Modes should be orthogonal, and commands in modes should be as well. For
example, Vim uses d
and x
for very similar things: deleting text. In
Kakoune only d
exists, and the design ensures that x
is not needed.
Speed
Kakoune should be fast, fast to use, as in a lot of editing in a few
keystrokes, and fast to execute.
-
Vim is the benchmark here, most editing tasks should be doable in
less or the same number of keys. -
Kakoune be designed with asynchronicity in mind, launching a
background process and using its result when available should not
block the editor. -
Kakoune should be implemented with speed in mind, a slow editor is a
useless one.
Simplicity
Simplicity is nice, simplicity correlates with orthogonality and speed,
and makes things easier to understand, bugs easier to fix, and code
easier to change.
-
No threading: multithreading is a hard problem, and is not well
suited to a text editor:-
Either we want a direct result, and we need to be synchronous
with the user, so getting a 4x speed up is meaningless, we need
to have an algorithm which appears instantaneous the user. -
Or we want an asynchronous result, and then the processing is
best left to a helper command which can be reused with other
Unix tools.
-
-
No binary plugins: shared object by themselves add a lot of
complexity. Plugins add another interface to Kakoune, and goes
against orthogonality. The%sh{ … }
and socket interface should be
made good enough for most plugin use cases.- It is better to write Kakoune-independent helper tools
(intelligent code completer, source code navigation programs)
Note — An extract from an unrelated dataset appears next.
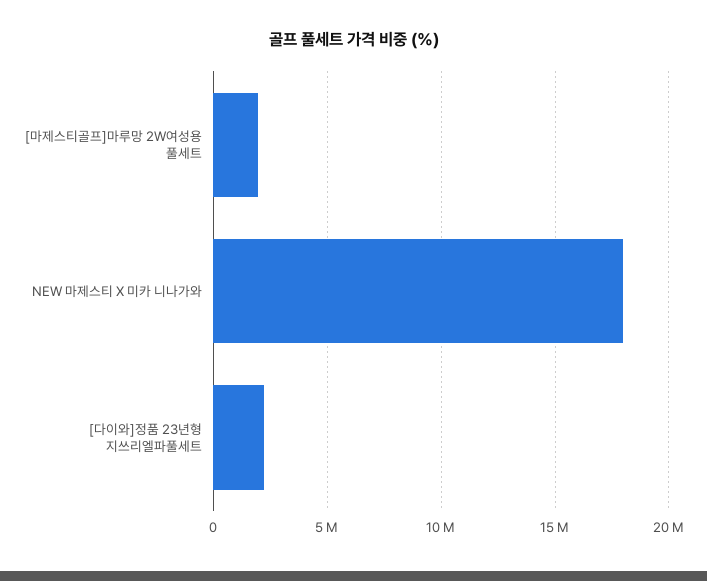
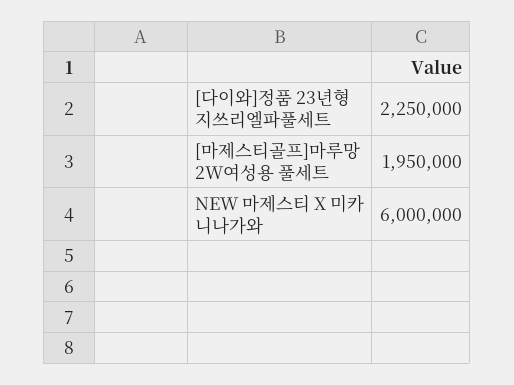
NEW 마제스티 X 미카 니나가와: 18000000 -> 6000000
that can interact with Kakoune through the shell than write them
in a plugin.
- It is better to write Kakoune-independent helper tools
-
No integrated scripting language: for the same reason as binary
plugins. -
Limited smartness: Kakoune should not try to be too smart, being
smart is often unpredictable for the user, and makes things context
dependent. When Kakoune tries to be smart, it should provide the
alternative, non smart version (*
tries to detect word
boundaries on the selection, butalt-*
permits to avoid this
behavior).
Unified interactive use and scripting
As both an effect of Orthogonality and Simplicity, normal mode is
not a layer on top of a text editing language layer (normal mode
keys are not bound to text editing commands), normal mode is the
text editing language.
That means there is no delete-selected-text
command that d
is bound
to, d
is the delete selected text
command.
This permits to have scripting use case and interactive use cases share
the same text editing language. Both use normal mode to express complex
edition.
Besides promoting simplicity by avoiding the introduction of another
layer, this helps ensure the interactive editing language is as
expressive as possible as we need to make it able to handle complex use
cases, such as indentation hooks.
Language agnostic
Kakoune should not be tailored for writing in a specific programming
language. Support for different languages should be provided by a kak
script file, built-in language support should be avoided.
Self documenting
Kakoune should be able to document its features, live documentation
along with an extensive suggestion/completion system provides the
discoverability which is often lacking in non GUI tools. Documentation
should as much as possible be integrated with the code so that it stays
up to date.
Vim compatibility
Kakoune is inspired by Vim, and should try to keep its commands close to
Vim’s if there are no compelling reasons to change. However
self-consistency is more important than Vim compatibility.